2024 recipient of a New Jersey Individual Artist Grant


BIO

Val Sivilli is an artist often using printmaking as a vehicle for expanding the image potential of a painting or a narrative series. Born in Brooklyn, raised on Long Island, Val was a long-time assistant to the artworld couple Nancy Spero and Leon Golub before moving to the Delaware Valley in Northern New Jersey which she now calls her home. She holds an MFA from Mason Gross School of the Arts at Rutgers University and a BFA from SUNY Alfred after transferring from SUNY Purchase. An art educator, she has been an Adjunct Professor of Art since 1996. Once the director of the original Steamroller Gallery, an artist collective in Frenchtown, New Jersey she is a current member of the Steamroller Group, an artist collective working with the Hunterdon Art Museum to spearhead events that serve to forge connections between artists working in a rural environment. She is also a founding member of “THAT, The Hunterdon Art Tour”, a county wide tour of Hunterdon County’s Artist Studios. In an attempt to protect her artmaking practice from commercial influences, Val sometimes works under the moniker Civilian, a local graphic design and T-Shirt concern, to supplement her income from teaching and the occasional sale of a painting. Val tends not to stray too far from the banks of the Delaware River as it is her adopted home. You can often find her on the west coast of New Jersey playing the accordion somewhere.

ARTIST STATEMENT 2025

CURRICULUM VITAE

“I make paintings depicting tools, toys, feral beasts, and strong opinions with a nod toward expressive abstraction. Everyday objects become larger truths that serve as harbingers of an interior world beckoning provocative questions of the exterior world. By stitching the past into the present through the familiar, collective meaning transcends quotidian. I often use stencils and direct printing to facilitate repetition. It is in that repetition that familiar objects often become symbolic versions of themselves deepening their resonance, teasing out memory and calling on history to accentuate the connection between the political present through the personal past.”
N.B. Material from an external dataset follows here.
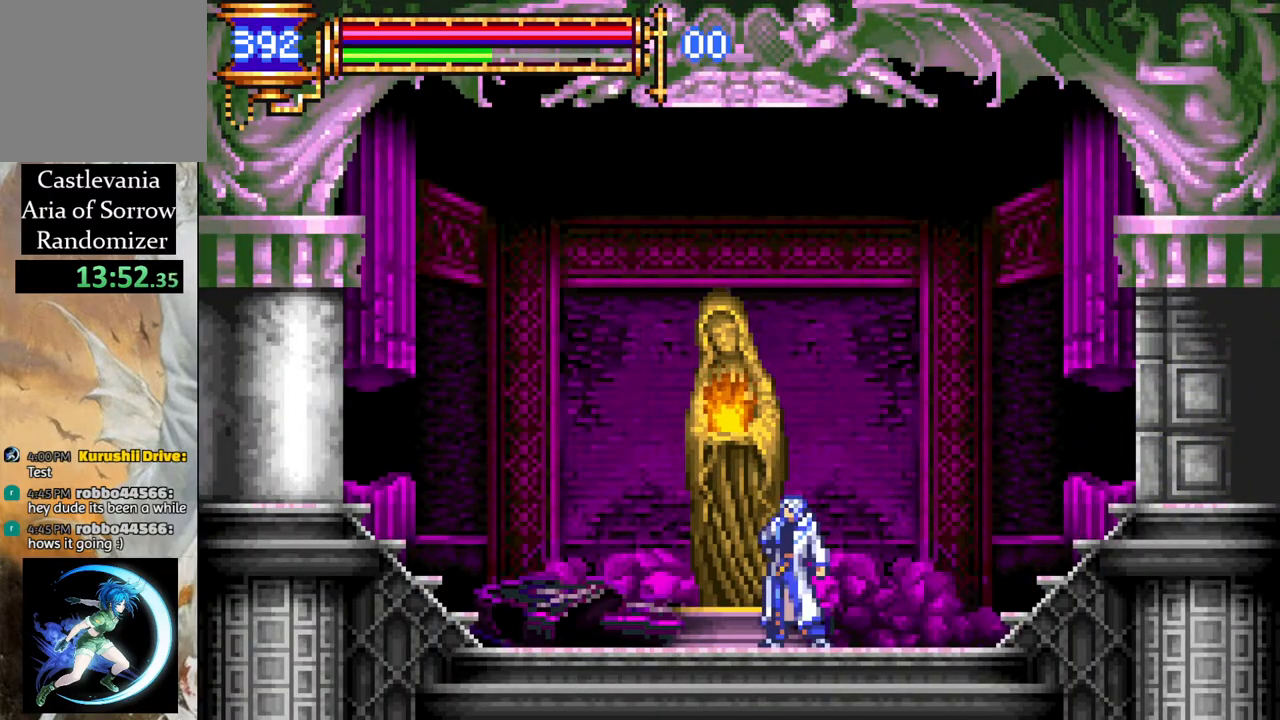
{"buttons": ["R1", "DPAD_RIGHT"], "left_stick": "center", "right_stick": "center", "events": [[83, "DPAD_RIGHT", "down"], [117, "R1", "down"]]}
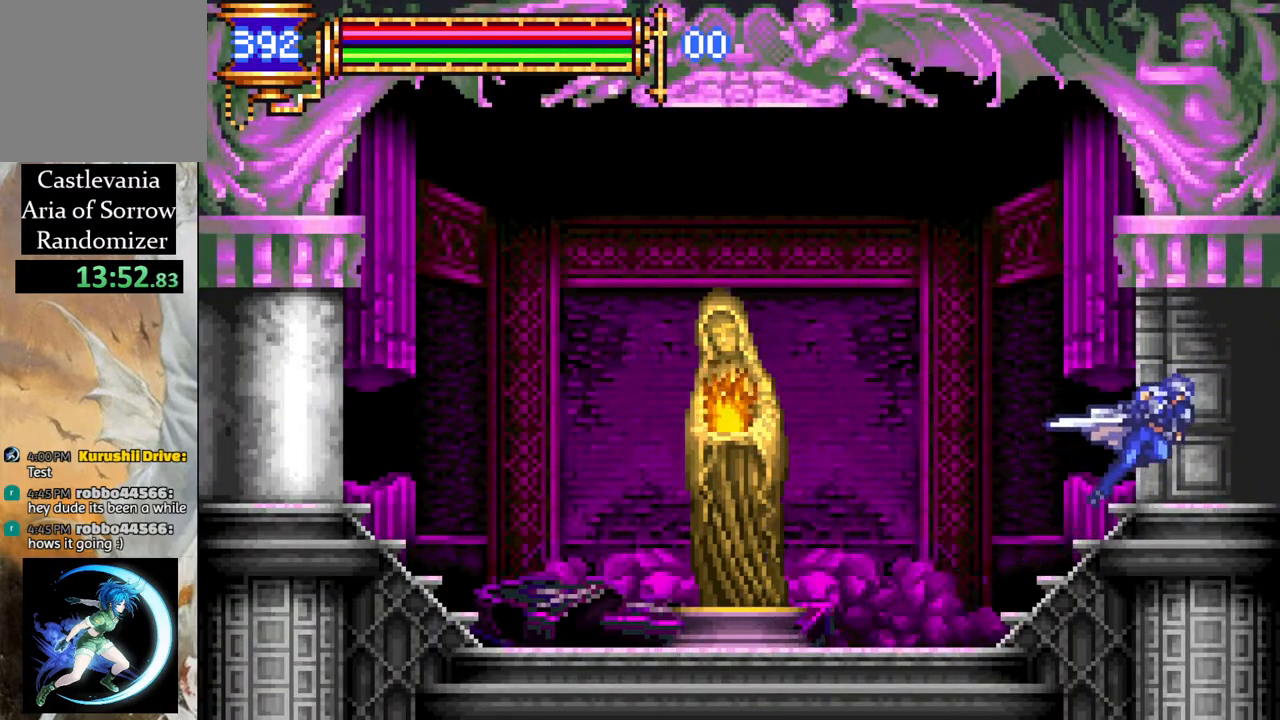
{"buttons": ["R1", "DPAD_RIGHT"], "left_stick": "center", "right_stick": "center", "events": []}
WHY THIS OBSESSION WITH DIRECT PRINTING ?

Soon after the twin towers fell in 2001, I visited a small catholic chapel up on a hill in Lodi, NJ to get a good view of those 88 beams of light shining up from the ruins of the towers. The chapel was jammed with life sized replicas of the Shroud of Turin as well as a large selection of relics. Because I was raised as a Catholic, my personal history draws from that symbol system.

There was a huge amount of energy stored there. Memory is stored in revered places as well as in revered objects, bodies and bones. That visit had me thinking about the relic. It is life energy saved. Often, I incorporate this process into my paintings. Mostly because I don’t have a shower in my studio, I tend not to use my own body anymore. Through printing bones, deer carcasses, dead birds, tools, the human body, mostly mine but also animals and other people, that energy is stored in the resulting print.

Like a death mask or flowers drying between the leaves in a book or planting the placenta for a plant to grow, the presence of that object lives on through not only likeness but also intention. In the printing of each object or body, decisions are made to create narratives by varying the pressure of the hands, the quantity and viscosity of the inks and placement of the imagery.